Decide on extensions to tokeniser settings

VirtualFlyBrain / vfb-solr

Solr config for the Virtual Fly Brain

0 stars 0 forks source link

Decide on extensions to tokeniser settings #3

Open dosumis opened 4 years ago

dosumis commented 4 years ago

Building the new VFB-solr for pipeline 2 gives us an opportunity to revisit tokenization (how SOLR spilts strings into separately searchable units).

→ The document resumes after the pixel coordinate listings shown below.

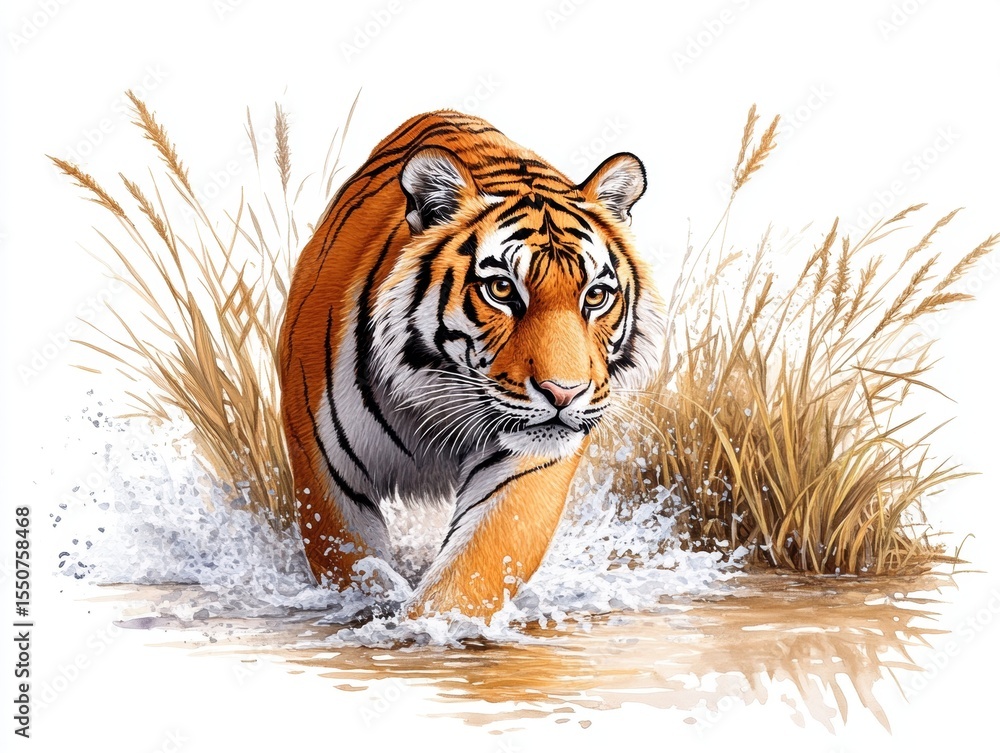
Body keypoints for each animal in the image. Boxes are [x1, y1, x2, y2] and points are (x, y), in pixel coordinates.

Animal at [278, 110, 665, 619]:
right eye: (501, 290)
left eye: (596, 296)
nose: (564, 393)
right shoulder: (326, 471)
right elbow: (349, 564)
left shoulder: (526, 467)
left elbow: (471, 572)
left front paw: (426, 627)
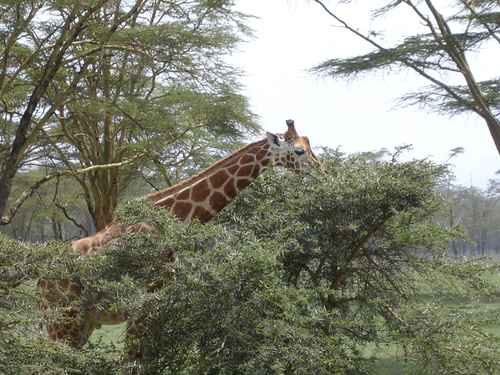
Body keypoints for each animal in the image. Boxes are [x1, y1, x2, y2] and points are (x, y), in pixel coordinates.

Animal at [36, 120, 328, 350]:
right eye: (299, 150)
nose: (324, 172)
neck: (169, 221)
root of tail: (39, 282)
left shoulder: (160, 309)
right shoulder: (141, 309)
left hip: (82, 324)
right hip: (63, 325)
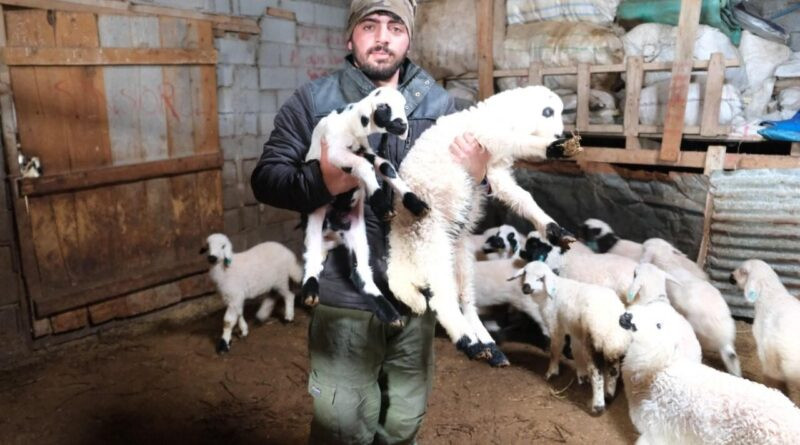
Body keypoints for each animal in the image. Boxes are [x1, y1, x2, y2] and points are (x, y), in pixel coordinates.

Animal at [384, 85, 580, 366]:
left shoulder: (495, 172)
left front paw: (555, 230)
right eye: (547, 111)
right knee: (442, 299)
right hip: (431, 239)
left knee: (465, 298)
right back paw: (468, 342)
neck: (497, 116)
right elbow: (520, 142)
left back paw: (485, 343)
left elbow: (524, 198)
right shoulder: (490, 138)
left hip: (459, 254)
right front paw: (556, 147)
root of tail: (399, 241)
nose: (558, 134)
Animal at [512, 260, 632, 412]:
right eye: (525, 273)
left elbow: (555, 350)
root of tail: (613, 334)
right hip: (612, 349)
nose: (526, 287)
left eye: (540, 278)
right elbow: (575, 350)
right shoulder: (574, 329)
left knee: (597, 373)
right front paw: (581, 374)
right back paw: (608, 395)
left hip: (593, 343)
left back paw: (598, 405)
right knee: (613, 371)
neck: (550, 293)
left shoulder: (556, 326)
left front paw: (551, 372)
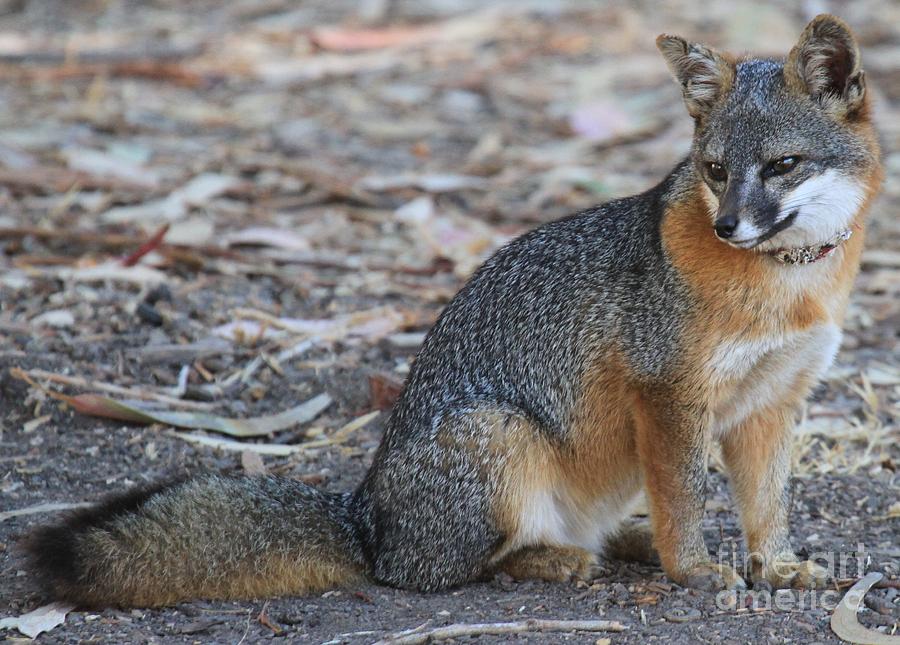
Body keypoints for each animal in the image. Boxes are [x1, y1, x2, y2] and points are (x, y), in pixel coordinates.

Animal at [26, 15, 880, 608]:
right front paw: (696, 567)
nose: (729, 226)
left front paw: (776, 564)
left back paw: (618, 541)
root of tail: (365, 518)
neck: (785, 288)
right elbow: (685, 500)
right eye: (714, 170)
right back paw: (559, 557)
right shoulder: (669, 396)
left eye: (782, 165)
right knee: (447, 570)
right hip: (503, 435)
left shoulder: (771, 402)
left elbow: (766, 504)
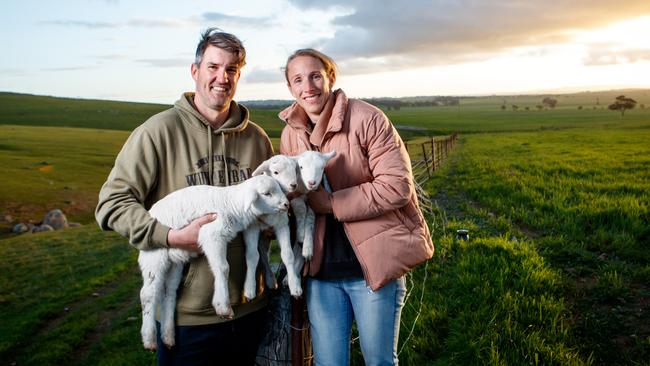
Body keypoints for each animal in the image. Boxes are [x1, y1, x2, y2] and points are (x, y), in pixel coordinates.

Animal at [139, 176, 298, 350]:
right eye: (266, 193)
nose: (286, 204)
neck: (232, 204)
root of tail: (151, 211)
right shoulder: (212, 235)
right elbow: (223, 268)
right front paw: (223, 306)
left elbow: (220, 268)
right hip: (154, 254)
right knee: (148, 293)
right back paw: (149, 337)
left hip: (175, 260)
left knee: (169, 291)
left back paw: (168, 335)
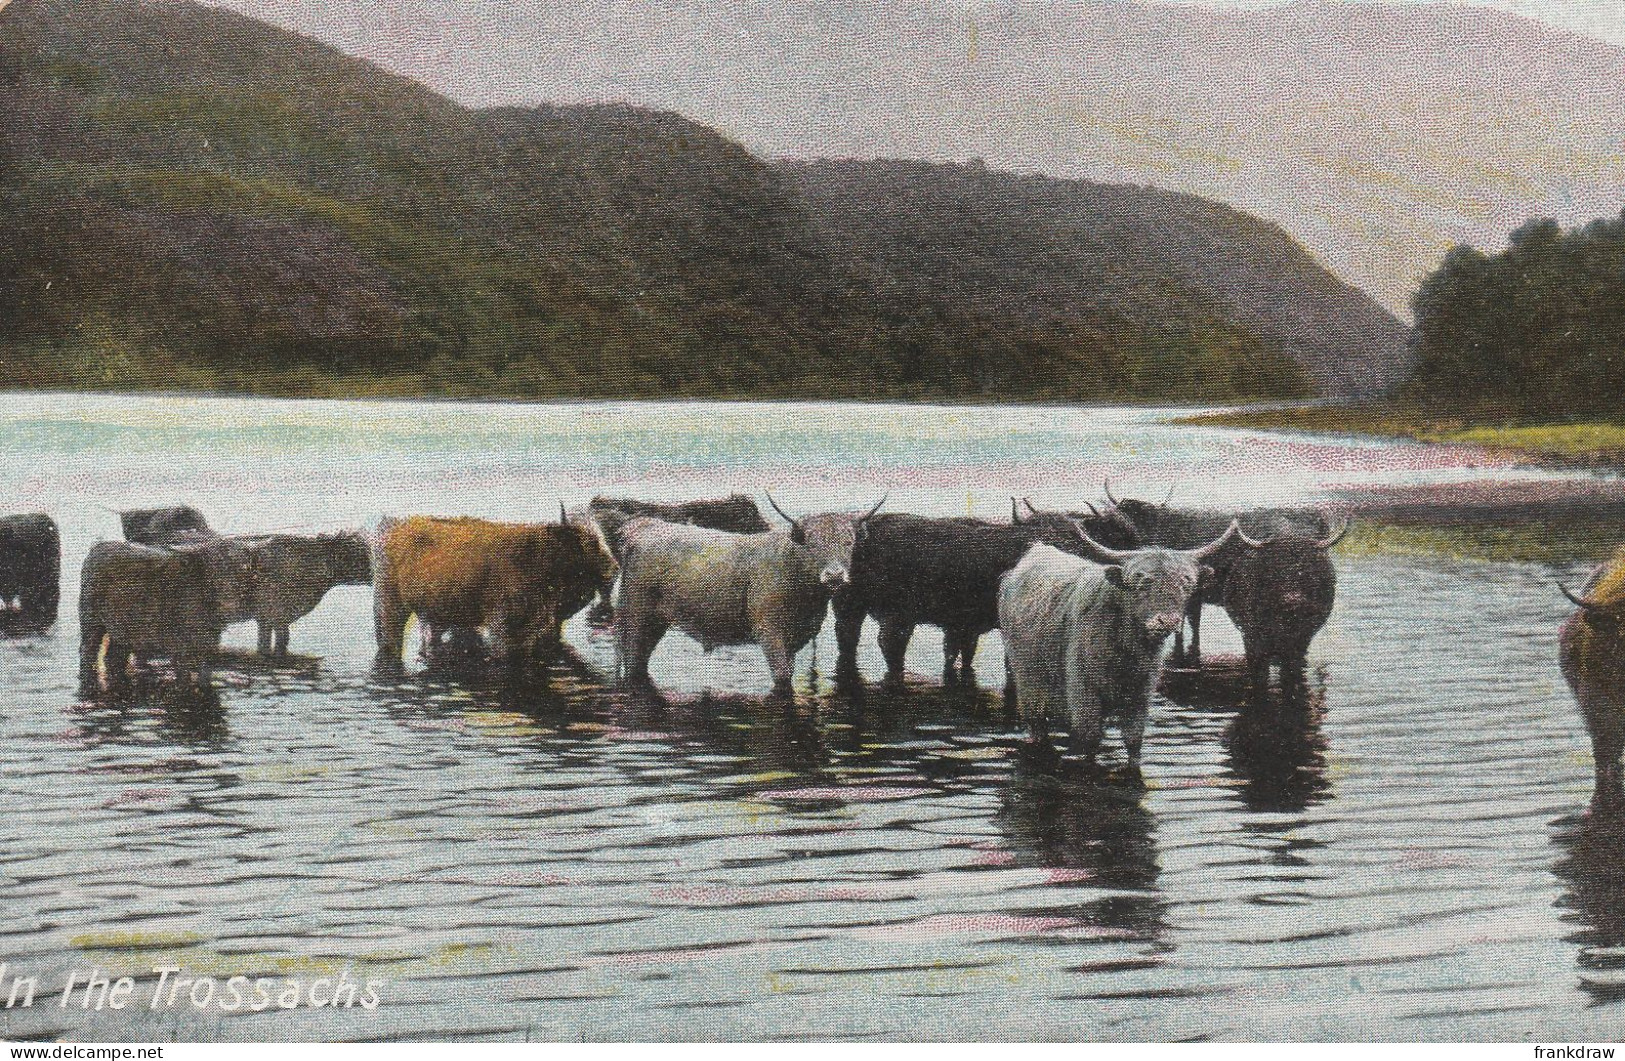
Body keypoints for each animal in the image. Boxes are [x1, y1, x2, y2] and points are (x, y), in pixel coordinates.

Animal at [1001, 519, 1254, 760]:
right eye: (1141, 583)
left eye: (1186, 583)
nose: (1166, 621)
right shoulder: (1084, 694)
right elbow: (1089, 741)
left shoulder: (1140, 695)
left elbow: (1134, 742)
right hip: (1028, 683)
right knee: (1036, 724)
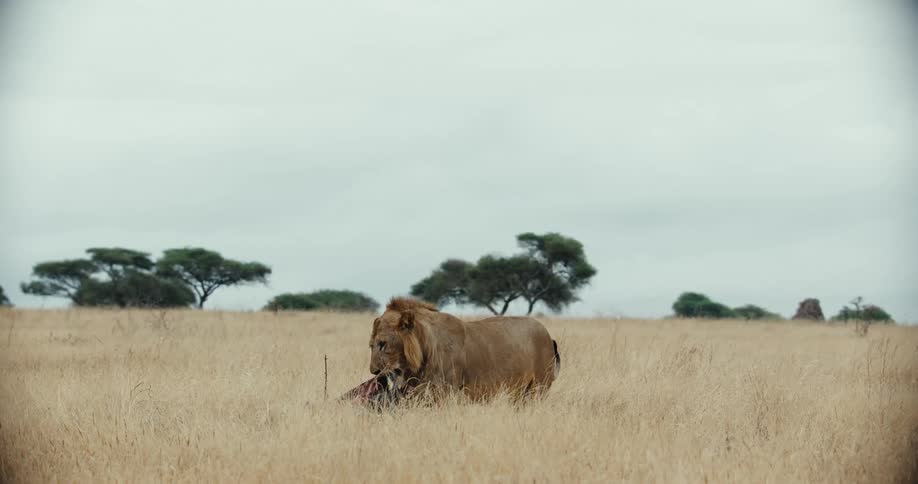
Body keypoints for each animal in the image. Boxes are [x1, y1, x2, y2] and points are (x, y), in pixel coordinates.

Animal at [365, 297, 560, 402]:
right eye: (371, 345)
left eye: (382, 344)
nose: (374, 372)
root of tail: (548, 336)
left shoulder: (443, 392)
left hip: (538, 388)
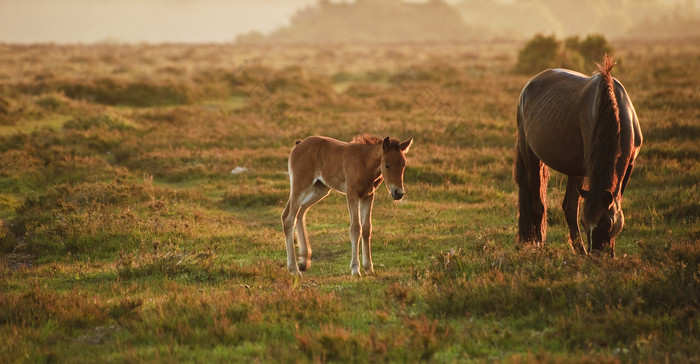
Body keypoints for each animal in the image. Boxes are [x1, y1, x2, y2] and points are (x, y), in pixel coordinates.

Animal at [280, 134, 410, 276]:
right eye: (387, 165)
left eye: (403, 165)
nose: (398, 193)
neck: (364, 163)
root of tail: (298, 144)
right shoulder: (352, 195)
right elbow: (355, 228)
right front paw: (355, 269)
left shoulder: (368, 196)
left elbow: (366, 229)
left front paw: (369, 268)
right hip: (300, 186)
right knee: (288, 218)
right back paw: (294, 269)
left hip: (320, 188)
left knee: (300, 211)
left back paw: (304, 260)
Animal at [516, 56, 640, 256]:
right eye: (585, 223)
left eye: (608, 223)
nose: (597, 255)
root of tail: (529, 86)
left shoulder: (629, 165)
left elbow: (617, 202)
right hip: (531, 158)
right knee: (539, 206)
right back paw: (541, 245)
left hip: (574, 168)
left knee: (569, 207)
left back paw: (579, 250)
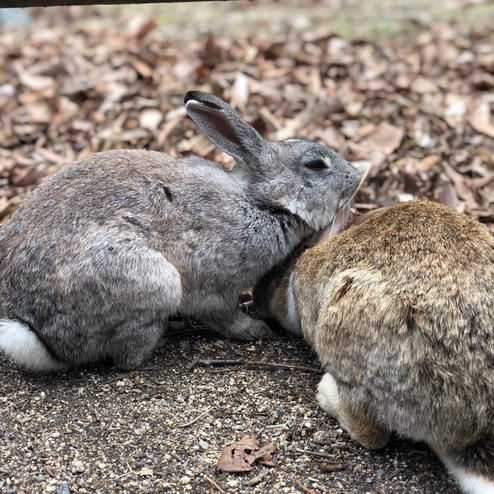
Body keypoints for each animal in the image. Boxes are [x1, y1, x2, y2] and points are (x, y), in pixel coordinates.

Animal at [0, 90, 362, 372]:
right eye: (316, 165)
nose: (356, 176)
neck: (261, 202)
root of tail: (45, 341)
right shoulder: (214, 284)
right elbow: (223, 315)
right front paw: (254, 330)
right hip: (153, 280)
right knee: (125, 359)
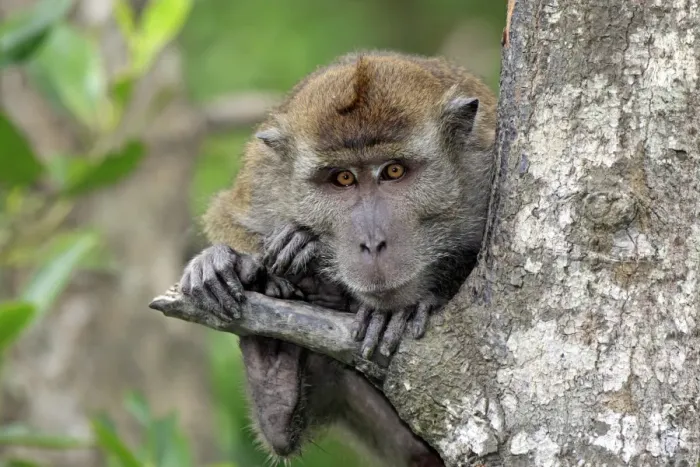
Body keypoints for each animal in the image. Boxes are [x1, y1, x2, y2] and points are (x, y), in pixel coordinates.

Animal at [180, 51, 496, 466]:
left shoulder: (485, 169)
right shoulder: (263, 181)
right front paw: (223, 262)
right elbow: (225, 216)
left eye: (393, 170)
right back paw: (274, 371)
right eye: (342, 178)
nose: (373, 242)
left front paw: (403, 309)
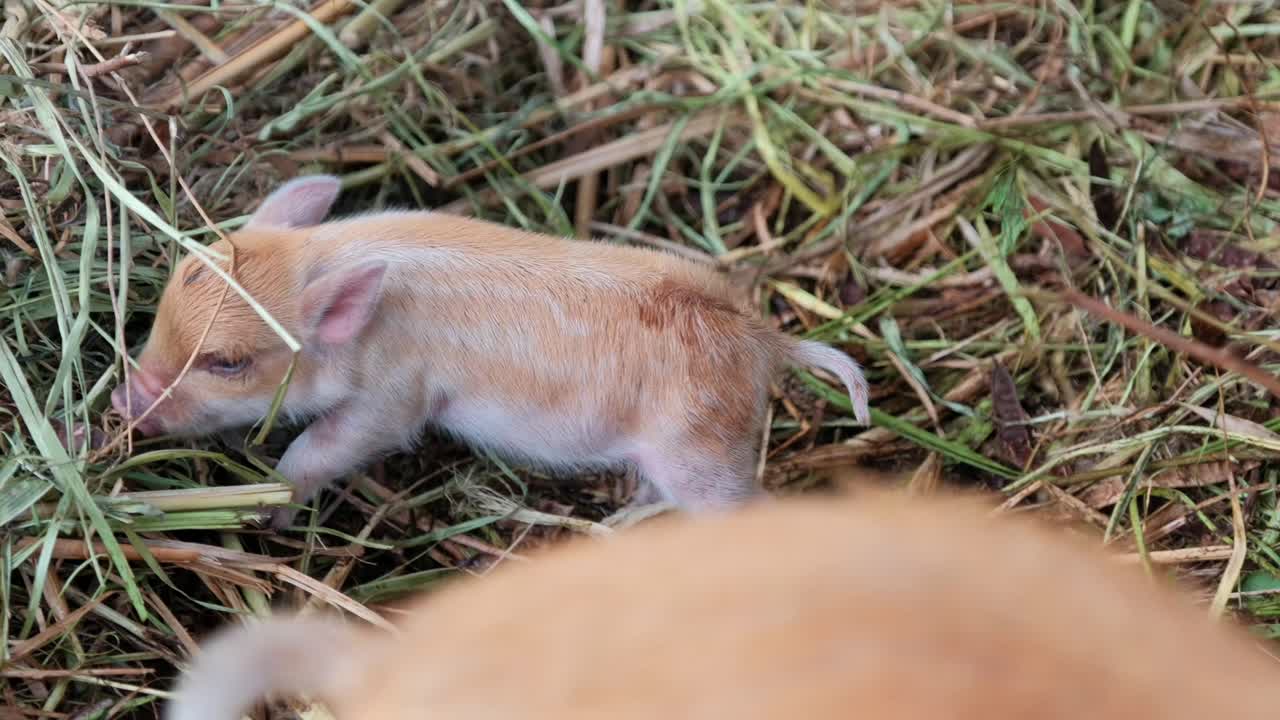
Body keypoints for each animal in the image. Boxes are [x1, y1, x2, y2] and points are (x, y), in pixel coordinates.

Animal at [110, 175, 870, 528]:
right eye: (164, 311)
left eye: (227, 362)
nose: (126, 401)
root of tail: (765, 339)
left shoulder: (396, 398)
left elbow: (322, 447)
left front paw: (268, 512)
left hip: (702, 452)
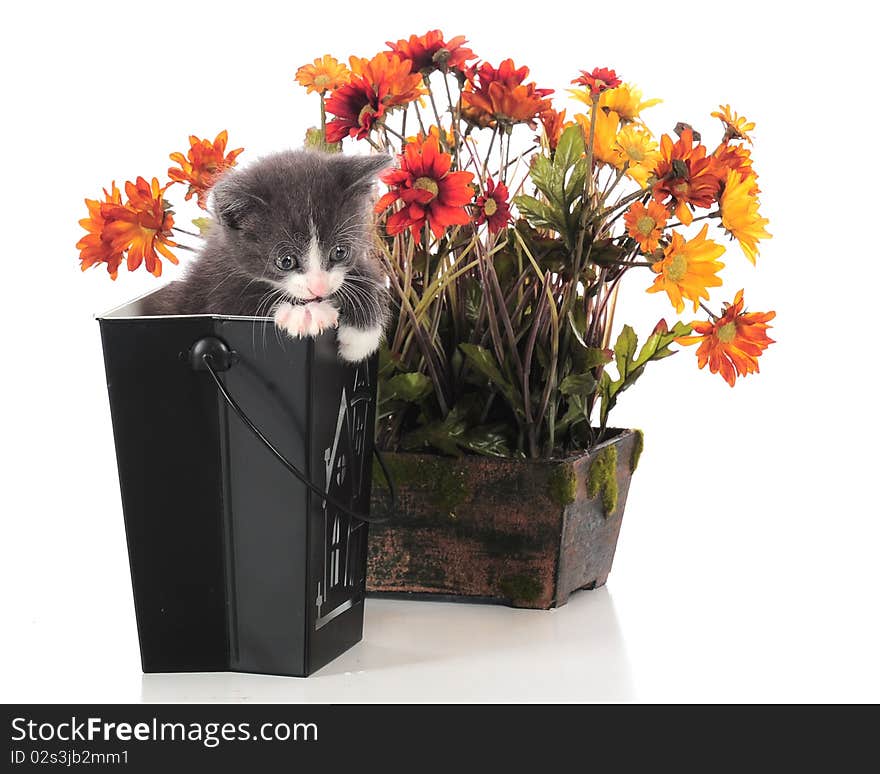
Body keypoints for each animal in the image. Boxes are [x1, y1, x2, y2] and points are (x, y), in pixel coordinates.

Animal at [143, 151, 390, 364]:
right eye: (286, 261)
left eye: (340, 251)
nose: (319, 288)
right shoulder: (212, 289)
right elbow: (237, 304)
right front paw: (304, 313)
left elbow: (364, 277)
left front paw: (360, 338)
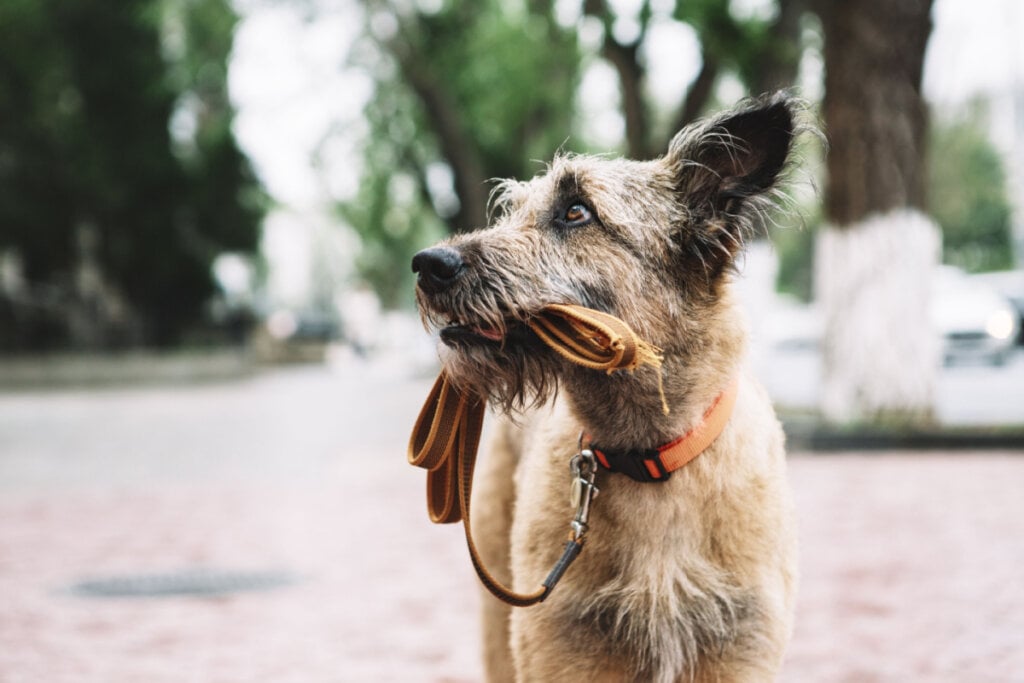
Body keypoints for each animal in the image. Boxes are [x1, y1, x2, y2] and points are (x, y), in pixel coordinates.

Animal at [411, 92, 802, 683]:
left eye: (576, 212)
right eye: (511, 211)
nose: (428, 263)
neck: (651, 456)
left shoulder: (735, 650)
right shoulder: (566, 650)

As I understand it, autosuggest finds matches from the start of tokens, so deciding what to split on can have a major effect on what is discoverable.

Example decisions:

What special characters should we split on? Should we split on number/letter boundaries? Should we split on case boundaries?

Anything else?

CC @Clare72 @admclachlan @Robbie1977 - Please add examples of any names you can think of that might require some special tokenization

dosumis commented 4 years ago

Analysis

List of all special characters currently in labels:

{'∩', '+', 'α', '[', '(', ']', 'β', 'γ', '{', "'", '\', '/', '.', ',', ')', '-', '}', 'ε', '_', '&'} # TODO - check synonyms

see https://gist.github.com/dosumis/7ecf8626bf88efb43134b59953341dc2

admclachlan commented 4 years ago

Example from UX testing (already talked about this but posting here):

Searching for 'MBON09" does not find the synonym 'MBON-09' of 'mushroom body output neuron 9'. Splitting on letter/number boundary would solve this if I understand correctly. But, I assume just always splitting on letter/number boundaries would cause problems with terms which don't need to be split, for example AV5 neuron. Is it possible to apply more 'aggressive' tokenisation if there are few results? Or if part of the string searched for matches a type?

dosumis commented 4 years ago

I think it's possible to have multiple indexes following different tokenizations (so one index would have MBON 09 and another MBON09). Will have to check though.